> Source passage

As for what to learn, I don’t know… if you are able to make pretty good games in a higher-level language, but are having problems getting the performance you need, then maybe. If you are not at that point then maybe there is no good reason?
Thank you for the talk and the response to the question of school. I can’t even describe how valuable they both were as they would decrease my coding productivity too much.
Braid is a pretty big inspiration for me to be an independent video game developer, so hearing this talk was really cool.
This made me feel more confident that I’m going about my current hobby work in the right way even though I know there’s still a lot I need to learn.
Thank you.
Thank you for your time. So, Computer Science would be my best bet as a major? (http://www.catalog.sdes.ucf.edu/academic_programs/pdf/Computer_Science_BS.pdf , I am basically restricted to Florida due to financial reasons)
Jon was not only a member of the CSUA, he was the president!
Still no word on the video, eh?

> Using the information
1) According to the comment thread, what position did Jon hold in the CSUA?
2) Repeat the comment thread word for word, starting at "Thank you for the" and ending at "need to learn.".
3) Pick up the comment thread after its last line and keep it going.
These items were taken from a different source.

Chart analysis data
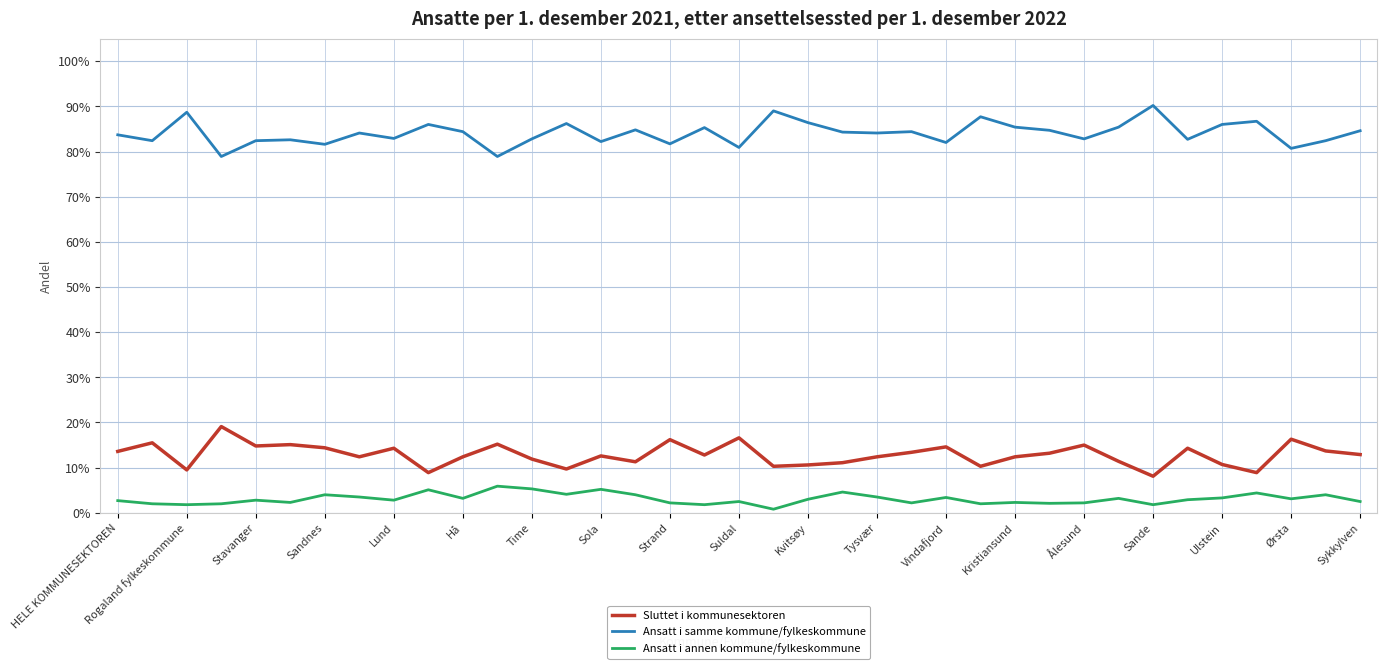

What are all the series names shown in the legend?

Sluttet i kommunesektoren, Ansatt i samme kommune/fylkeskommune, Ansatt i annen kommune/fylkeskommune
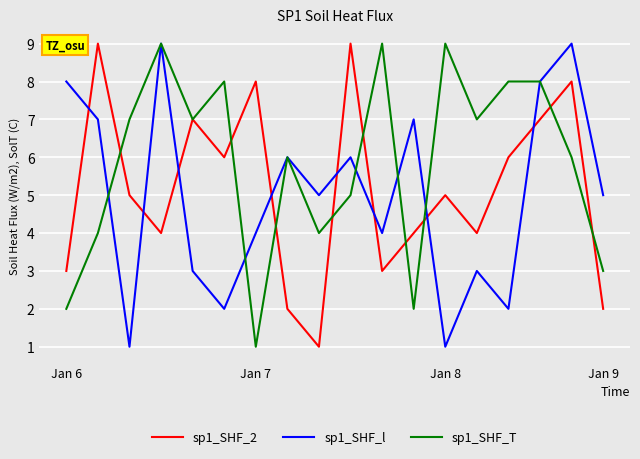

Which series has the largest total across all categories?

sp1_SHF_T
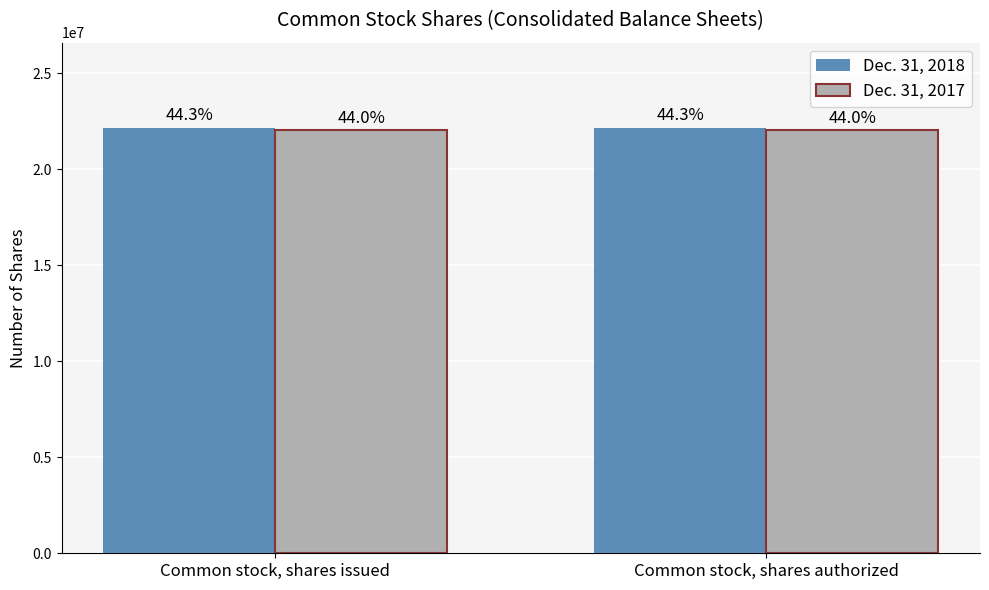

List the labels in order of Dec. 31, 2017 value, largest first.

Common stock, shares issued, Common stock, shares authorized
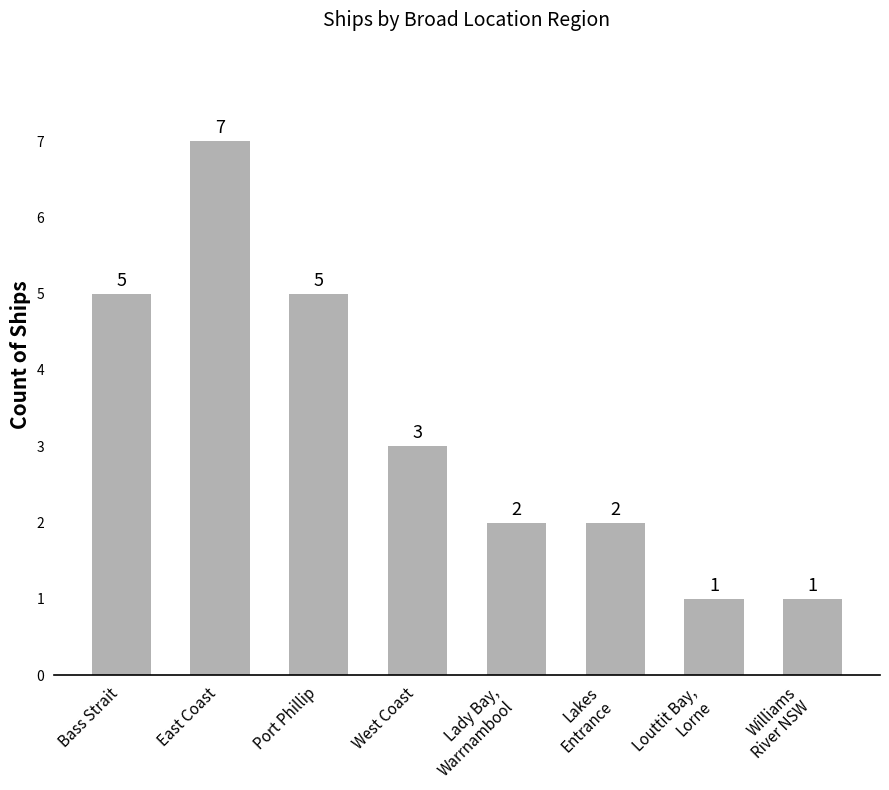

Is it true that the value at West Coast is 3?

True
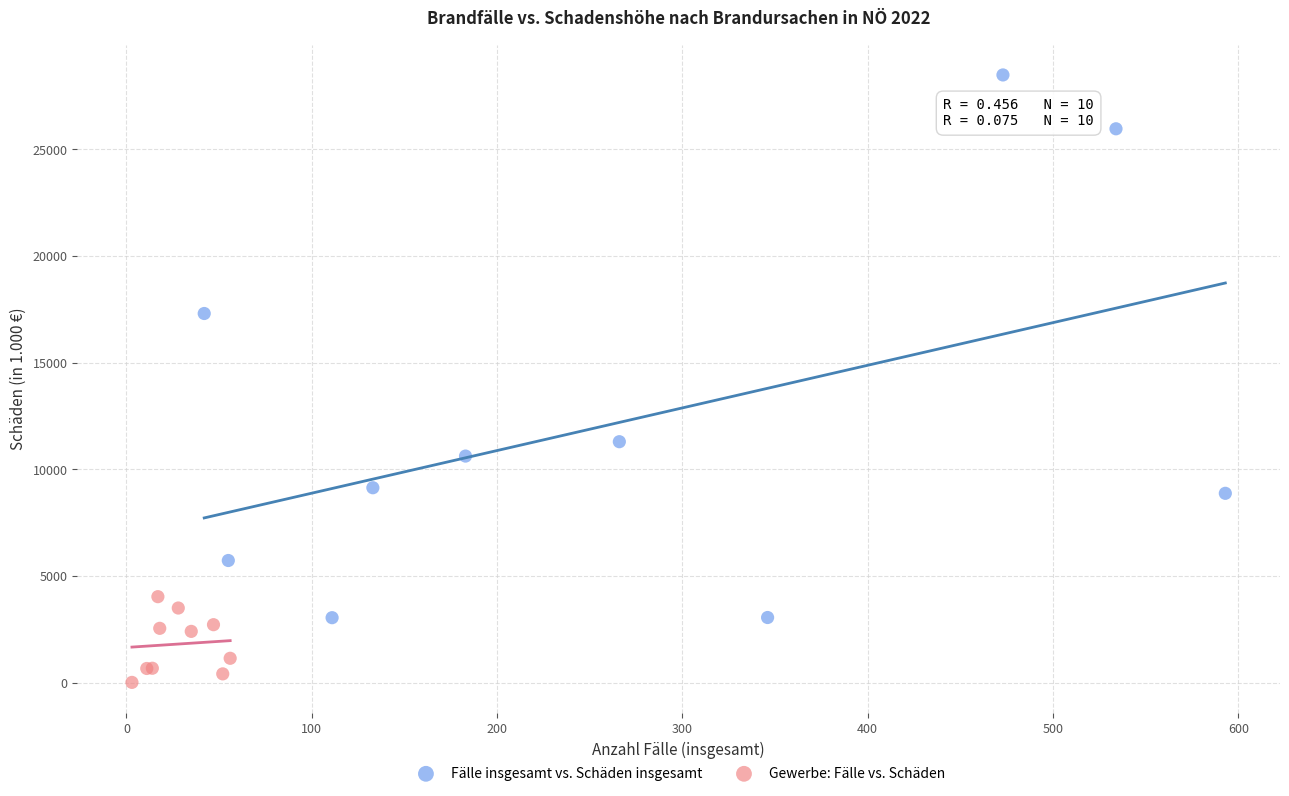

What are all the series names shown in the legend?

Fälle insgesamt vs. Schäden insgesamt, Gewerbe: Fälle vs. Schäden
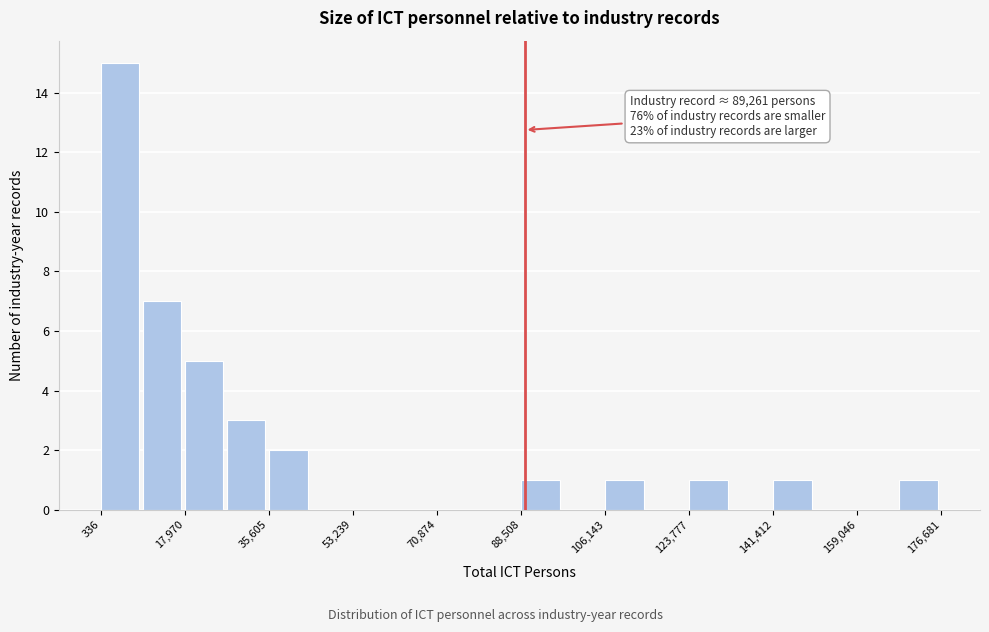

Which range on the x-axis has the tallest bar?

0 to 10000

> Answers
1) He was the president.

2)
Thank you for the talk and the response to the question of school. I can’t even describe how valuable they both were as they would decrease my coding productivity too much.
Braid is a pretty big inspiration for me to be an independent video game developer, so hearing this talk was really cool.
This made me feel more confident that I’m going about my current hobby work in the right way even though I know there’s still a lot I need to learn.

3)
Someone was saying in an earlier thread that they were told the video was lost (which is why I finally got around to putting this up.)
Devin: That CS degree listing looks *way* better than the game design one.
However, I have no idea how good of a computer science school UCF is. If it’s a good school, cool. If it’s a bad school, do you really want to go there for 4 years?
Part of what I was trying to get at with my earlier posting is… back when universities were invented, the world was fundamentally different. If you didn’t know something, there was usually no way to actually find out about it unless you went somewhere and studied with people who knew it. Now due to the internet that is different, so the role of universities will have to change. Going to a mediocre school back even as recently as the 1980s-1990s could still be a good idea, because it was the best way to find out about things. Now that is no longer the case. So I think as we go into the future, the utility of mediocre schools will go down (but good schools will probably still have high utility)… especially once outfits like the Khan Academy become more-pervasive.
I am not saying UCF is mediocre; I don’t know anything about it, it might be great. But I am just saying that, this being a big influence on the future course of your life, it deserves more consideration than “I am going to a 4-year university because that is what I am supposed to do in life at this point, and I am restricted to Florida for state financial aid reasons” or whatever.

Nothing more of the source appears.